• **WORK ITEM**
Retype the lines of the entries below without any changes, from the first line of the entries through the line that contains "spricht eine Sprache, die", including both of those lines.

========

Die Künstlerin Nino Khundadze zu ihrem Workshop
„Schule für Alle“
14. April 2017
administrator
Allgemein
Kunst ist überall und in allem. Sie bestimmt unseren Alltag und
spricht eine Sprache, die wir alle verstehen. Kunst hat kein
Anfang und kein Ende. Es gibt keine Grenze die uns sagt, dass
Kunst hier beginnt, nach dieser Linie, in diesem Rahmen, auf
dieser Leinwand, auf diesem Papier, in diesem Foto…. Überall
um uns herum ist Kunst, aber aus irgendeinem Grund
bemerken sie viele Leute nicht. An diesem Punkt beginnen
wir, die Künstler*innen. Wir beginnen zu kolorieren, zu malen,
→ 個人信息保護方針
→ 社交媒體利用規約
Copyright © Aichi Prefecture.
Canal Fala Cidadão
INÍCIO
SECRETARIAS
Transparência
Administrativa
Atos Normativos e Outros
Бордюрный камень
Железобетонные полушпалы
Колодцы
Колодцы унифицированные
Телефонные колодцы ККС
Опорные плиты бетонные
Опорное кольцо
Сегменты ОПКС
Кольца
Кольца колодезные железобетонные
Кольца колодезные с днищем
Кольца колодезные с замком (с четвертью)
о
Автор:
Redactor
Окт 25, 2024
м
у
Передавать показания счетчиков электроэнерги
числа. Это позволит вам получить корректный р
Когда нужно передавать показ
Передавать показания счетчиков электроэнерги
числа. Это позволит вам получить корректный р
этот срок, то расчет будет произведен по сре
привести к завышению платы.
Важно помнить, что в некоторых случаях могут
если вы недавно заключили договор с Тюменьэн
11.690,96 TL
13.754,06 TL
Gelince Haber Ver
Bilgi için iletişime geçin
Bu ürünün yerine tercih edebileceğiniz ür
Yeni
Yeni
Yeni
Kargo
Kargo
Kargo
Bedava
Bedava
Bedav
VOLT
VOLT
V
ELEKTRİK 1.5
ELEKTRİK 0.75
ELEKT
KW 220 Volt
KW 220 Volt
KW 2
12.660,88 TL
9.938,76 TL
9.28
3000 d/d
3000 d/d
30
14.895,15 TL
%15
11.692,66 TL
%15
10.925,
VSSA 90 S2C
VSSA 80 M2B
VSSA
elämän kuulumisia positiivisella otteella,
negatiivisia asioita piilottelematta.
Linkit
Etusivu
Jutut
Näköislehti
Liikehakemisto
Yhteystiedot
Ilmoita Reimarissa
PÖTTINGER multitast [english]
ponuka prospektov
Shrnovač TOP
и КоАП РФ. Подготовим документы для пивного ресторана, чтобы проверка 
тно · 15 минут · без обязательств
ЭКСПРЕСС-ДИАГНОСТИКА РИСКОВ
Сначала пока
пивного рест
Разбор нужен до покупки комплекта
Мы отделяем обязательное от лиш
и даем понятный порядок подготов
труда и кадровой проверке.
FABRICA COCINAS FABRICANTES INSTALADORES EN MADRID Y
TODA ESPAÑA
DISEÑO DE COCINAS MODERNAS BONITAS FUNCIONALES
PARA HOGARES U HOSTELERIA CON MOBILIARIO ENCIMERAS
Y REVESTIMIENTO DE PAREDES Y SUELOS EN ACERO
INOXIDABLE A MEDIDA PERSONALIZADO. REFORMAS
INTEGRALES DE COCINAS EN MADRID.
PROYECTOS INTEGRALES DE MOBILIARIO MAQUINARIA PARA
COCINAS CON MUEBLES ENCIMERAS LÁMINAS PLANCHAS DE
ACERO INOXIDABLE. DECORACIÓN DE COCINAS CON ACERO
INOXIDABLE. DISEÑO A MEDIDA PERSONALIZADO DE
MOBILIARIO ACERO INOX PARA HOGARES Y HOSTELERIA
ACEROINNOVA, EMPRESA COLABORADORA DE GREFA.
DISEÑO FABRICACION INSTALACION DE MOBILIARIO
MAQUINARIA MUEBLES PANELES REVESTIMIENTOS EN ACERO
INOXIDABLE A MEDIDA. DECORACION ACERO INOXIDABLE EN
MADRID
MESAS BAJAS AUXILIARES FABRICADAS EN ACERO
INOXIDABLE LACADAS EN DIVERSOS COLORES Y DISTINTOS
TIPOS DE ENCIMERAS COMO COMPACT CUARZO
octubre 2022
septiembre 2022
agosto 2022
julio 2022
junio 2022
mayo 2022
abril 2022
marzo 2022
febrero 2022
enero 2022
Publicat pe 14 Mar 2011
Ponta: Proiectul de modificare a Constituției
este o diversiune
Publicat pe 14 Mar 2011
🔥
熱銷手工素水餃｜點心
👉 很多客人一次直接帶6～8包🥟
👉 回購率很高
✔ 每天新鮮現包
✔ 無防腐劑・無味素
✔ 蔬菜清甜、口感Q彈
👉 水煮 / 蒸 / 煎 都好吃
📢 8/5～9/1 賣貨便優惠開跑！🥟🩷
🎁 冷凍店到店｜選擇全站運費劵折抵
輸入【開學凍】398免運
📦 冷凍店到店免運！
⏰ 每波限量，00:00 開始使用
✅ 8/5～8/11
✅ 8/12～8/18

========

• **SOLUTION TO THIS EXERCISE**
Die Künstlerin Nino Khundadze zu ihrem Workshop
„Schule für Alle“
14. April 2017
administrator
Allgemein
Kunst ist überall und in allem. Sie bestimmt unseren Alltag und
spricht eine Sprache, die wir alle verstehen. Kunst hat kein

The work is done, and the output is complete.